6 minute read
Navigating Challenges Through The Power Of Flexibility
By Roxana Samaniego, Ph.d. Director Of Clinical Services
— Lao Tzu
We have just lived through a year and a half of extraordinary levels of uncertainty, and the stress and fear that surrounds dealing with a public health crisis. As students return to campuses across the country, college mental health and wellness professionals are charged with helping them navigate yet another transition where the only certain thing is that uncertainties lie ahead.
Of course, it’s normal to want certainty and predictability in our lives. We like knowing if we’re trying a new restaurant that it will have dishes we like. We rewatch our favorite movies or reread books because it can be comforting to know exactly what to expect. Some predictability mitigates the personal experience of stress, and we know that children thrive when their caregivers can provide a sense of consistency and predictability. But, despite our best efforts to plan and prepare, some things are still beyond what we can predict.

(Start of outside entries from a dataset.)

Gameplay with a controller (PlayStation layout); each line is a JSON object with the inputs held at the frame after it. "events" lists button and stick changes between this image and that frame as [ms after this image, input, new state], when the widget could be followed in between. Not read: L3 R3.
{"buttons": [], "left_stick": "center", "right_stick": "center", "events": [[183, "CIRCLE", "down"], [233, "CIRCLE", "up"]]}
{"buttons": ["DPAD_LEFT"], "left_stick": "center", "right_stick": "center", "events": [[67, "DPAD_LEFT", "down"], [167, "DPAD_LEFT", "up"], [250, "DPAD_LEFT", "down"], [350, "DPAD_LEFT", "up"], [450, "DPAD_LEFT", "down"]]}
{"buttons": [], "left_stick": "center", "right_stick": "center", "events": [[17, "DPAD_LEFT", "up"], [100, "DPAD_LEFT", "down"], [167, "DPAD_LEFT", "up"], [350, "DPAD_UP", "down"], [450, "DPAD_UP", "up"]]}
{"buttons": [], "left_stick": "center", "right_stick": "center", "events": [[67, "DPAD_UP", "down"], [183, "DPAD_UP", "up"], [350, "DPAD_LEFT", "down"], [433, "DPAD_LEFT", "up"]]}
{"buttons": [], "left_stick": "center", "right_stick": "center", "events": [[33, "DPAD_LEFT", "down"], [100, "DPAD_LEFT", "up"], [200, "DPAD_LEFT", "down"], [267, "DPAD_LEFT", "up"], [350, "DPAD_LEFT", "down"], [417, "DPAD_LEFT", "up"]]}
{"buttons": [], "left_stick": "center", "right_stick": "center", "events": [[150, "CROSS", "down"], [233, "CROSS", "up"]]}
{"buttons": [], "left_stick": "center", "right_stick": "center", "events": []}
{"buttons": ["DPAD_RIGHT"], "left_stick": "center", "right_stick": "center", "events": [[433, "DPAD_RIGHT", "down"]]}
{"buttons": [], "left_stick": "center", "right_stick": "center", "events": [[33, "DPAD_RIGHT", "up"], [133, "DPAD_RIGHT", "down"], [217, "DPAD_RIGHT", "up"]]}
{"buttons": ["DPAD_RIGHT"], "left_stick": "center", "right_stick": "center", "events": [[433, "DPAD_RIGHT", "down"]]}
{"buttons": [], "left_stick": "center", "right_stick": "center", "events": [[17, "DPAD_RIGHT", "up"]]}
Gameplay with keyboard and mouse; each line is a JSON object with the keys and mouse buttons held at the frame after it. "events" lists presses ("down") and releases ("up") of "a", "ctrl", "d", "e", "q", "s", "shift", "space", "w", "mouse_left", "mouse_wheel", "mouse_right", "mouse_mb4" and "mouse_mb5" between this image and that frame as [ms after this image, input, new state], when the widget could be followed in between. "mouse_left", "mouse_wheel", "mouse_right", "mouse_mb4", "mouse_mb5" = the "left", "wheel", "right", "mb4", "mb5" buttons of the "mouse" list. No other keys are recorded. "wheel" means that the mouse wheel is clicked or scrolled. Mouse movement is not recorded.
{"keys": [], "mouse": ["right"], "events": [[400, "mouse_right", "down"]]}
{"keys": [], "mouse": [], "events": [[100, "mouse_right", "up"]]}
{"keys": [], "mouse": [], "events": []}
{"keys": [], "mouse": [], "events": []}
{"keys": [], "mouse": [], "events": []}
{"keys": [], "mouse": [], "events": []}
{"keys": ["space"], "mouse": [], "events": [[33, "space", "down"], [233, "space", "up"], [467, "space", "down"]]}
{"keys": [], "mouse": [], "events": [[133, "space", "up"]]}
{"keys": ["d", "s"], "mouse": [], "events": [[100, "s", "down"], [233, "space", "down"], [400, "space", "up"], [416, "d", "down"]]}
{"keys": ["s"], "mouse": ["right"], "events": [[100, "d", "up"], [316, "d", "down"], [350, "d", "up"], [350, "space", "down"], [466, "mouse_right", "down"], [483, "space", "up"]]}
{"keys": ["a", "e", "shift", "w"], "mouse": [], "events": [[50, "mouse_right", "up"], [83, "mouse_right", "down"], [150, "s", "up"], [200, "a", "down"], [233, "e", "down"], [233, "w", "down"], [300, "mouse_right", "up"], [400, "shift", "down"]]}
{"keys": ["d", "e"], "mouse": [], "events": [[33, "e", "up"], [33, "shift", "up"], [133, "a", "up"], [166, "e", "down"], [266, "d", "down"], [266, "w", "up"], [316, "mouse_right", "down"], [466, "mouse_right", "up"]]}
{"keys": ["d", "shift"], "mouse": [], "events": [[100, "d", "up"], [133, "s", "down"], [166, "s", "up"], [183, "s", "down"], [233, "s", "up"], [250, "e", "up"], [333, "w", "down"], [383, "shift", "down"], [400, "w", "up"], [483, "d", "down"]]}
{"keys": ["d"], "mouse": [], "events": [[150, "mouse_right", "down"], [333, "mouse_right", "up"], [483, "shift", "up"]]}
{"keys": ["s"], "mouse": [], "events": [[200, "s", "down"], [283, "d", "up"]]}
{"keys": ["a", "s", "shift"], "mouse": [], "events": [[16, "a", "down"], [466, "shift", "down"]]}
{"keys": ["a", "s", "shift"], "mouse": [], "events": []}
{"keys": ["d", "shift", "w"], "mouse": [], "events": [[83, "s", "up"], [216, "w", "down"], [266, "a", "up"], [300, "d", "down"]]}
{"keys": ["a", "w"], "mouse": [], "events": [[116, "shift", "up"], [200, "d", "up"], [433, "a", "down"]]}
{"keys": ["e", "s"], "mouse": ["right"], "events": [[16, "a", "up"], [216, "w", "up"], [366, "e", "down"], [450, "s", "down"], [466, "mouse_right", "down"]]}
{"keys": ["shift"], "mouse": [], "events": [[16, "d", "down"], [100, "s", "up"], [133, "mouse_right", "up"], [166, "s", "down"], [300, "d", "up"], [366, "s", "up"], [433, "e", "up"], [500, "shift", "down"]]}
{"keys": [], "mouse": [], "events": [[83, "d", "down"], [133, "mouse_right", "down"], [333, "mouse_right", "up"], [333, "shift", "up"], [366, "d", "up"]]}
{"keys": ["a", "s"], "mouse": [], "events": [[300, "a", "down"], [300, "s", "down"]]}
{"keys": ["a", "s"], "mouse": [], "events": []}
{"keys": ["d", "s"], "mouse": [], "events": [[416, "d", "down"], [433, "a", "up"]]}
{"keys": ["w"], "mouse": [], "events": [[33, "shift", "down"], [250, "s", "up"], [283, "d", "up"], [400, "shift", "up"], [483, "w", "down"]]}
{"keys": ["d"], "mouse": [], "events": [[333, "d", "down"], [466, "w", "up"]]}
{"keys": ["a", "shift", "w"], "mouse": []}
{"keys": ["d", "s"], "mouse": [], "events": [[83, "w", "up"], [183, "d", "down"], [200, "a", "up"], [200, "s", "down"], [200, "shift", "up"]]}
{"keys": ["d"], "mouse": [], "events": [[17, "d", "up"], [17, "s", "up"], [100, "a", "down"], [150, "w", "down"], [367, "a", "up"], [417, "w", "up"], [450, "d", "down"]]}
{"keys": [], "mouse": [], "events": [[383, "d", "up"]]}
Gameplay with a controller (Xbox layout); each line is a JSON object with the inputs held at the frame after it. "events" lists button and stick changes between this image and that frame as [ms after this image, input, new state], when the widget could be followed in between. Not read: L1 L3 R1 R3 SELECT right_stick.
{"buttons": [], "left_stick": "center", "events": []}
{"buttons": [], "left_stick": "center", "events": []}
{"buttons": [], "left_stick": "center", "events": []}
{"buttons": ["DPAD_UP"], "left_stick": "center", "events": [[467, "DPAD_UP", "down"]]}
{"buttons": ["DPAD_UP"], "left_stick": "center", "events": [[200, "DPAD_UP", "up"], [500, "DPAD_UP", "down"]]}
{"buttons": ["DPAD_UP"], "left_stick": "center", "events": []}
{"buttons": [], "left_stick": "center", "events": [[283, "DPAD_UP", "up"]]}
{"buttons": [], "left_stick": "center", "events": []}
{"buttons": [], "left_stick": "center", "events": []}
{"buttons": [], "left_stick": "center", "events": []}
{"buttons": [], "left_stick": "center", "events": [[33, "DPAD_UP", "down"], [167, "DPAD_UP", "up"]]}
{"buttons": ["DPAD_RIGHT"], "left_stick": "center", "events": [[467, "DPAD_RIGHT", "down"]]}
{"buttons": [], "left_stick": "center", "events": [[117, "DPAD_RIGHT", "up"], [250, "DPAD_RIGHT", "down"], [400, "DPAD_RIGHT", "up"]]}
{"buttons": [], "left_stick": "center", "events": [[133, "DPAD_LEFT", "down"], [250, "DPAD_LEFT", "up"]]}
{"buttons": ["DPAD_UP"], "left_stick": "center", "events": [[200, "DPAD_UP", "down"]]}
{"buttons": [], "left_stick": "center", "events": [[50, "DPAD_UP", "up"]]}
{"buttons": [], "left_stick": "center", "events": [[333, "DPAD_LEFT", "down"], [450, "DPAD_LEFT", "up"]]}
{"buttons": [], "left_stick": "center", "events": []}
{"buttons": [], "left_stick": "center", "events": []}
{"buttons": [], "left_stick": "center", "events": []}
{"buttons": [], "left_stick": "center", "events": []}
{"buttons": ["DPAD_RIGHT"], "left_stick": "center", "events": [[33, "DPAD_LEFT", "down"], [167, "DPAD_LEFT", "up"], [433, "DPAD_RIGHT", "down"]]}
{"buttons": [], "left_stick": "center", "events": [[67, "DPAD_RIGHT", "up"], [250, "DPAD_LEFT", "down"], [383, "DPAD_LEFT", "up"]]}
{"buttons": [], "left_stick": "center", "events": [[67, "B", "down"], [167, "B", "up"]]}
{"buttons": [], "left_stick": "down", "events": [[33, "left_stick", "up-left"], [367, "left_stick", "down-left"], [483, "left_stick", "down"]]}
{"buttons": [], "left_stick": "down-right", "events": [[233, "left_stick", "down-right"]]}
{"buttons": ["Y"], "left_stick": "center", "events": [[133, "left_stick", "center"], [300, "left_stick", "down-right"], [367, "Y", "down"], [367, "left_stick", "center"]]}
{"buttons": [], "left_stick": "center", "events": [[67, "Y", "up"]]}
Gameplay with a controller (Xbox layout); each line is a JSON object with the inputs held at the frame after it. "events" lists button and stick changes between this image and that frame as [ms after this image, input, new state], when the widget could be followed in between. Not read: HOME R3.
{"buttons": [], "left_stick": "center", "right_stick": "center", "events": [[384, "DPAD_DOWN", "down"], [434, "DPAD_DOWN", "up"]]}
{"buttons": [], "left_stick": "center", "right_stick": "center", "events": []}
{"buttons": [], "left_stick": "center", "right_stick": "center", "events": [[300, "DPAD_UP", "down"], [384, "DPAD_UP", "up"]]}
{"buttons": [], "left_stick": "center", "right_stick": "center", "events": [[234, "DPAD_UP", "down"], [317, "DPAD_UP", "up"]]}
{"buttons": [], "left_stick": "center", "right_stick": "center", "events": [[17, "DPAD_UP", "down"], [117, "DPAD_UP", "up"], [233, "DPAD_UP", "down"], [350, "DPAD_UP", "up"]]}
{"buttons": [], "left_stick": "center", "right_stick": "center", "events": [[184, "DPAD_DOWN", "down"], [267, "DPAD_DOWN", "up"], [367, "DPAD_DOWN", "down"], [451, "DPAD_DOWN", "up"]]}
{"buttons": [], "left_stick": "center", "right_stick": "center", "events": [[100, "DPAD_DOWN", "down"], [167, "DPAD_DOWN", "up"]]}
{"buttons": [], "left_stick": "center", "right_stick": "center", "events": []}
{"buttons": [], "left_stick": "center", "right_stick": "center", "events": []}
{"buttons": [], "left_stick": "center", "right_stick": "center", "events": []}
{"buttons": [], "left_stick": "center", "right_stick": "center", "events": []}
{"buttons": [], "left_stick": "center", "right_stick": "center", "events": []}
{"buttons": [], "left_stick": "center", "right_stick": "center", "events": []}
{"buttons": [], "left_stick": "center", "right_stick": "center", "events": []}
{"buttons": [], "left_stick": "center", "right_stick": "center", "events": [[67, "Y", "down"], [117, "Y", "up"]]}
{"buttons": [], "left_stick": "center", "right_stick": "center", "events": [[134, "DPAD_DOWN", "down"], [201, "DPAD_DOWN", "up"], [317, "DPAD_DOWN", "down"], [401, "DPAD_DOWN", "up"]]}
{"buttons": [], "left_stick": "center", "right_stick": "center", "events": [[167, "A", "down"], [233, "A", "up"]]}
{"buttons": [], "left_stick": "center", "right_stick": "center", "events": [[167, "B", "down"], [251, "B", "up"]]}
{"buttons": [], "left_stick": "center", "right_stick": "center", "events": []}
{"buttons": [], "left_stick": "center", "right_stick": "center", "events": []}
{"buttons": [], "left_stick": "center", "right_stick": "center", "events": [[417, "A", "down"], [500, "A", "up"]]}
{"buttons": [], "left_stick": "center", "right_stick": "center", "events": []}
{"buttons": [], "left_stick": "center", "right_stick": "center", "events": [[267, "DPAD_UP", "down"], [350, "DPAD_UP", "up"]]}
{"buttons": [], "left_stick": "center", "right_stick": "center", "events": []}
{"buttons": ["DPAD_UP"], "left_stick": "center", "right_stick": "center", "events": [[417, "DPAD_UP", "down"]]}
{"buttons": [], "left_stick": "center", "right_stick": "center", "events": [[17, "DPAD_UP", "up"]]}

Our brains, hardwired to help us recognize threats in our environment, are trying to help us prepare for these unknowns by thinking through an exhaustive list of “what ifs.” Many of our students who are returning to in-person learning are imagining the same what ifs, such as:
What if I get sick at school?
What if we have to shut down again?
What if I’m awkward trying to meet people, and I don’t remember how to be around other people?
What if I never have a “normal” college experience?What if I can’t handle college?
When we can’t know what will happen, our brains can get stuck here, becoming more controlling, rigid, or inflexible. We often get mired in worrying about all the possible worst-case scenarios, frequently seek reassurance, or try to eliminate uncertainty. Other examples of trying to eliminate uncertainty might be:
• Worrying or ruminating about the future or the past to the extent that it takes away from other experiences
• Seeking excessive reassurance from others
• Extensive list-making or including more than is realistically accomplished in a reasonable time frame
• Frequent checking: that you didn’t make a mistake, that loved ones are okay, etc.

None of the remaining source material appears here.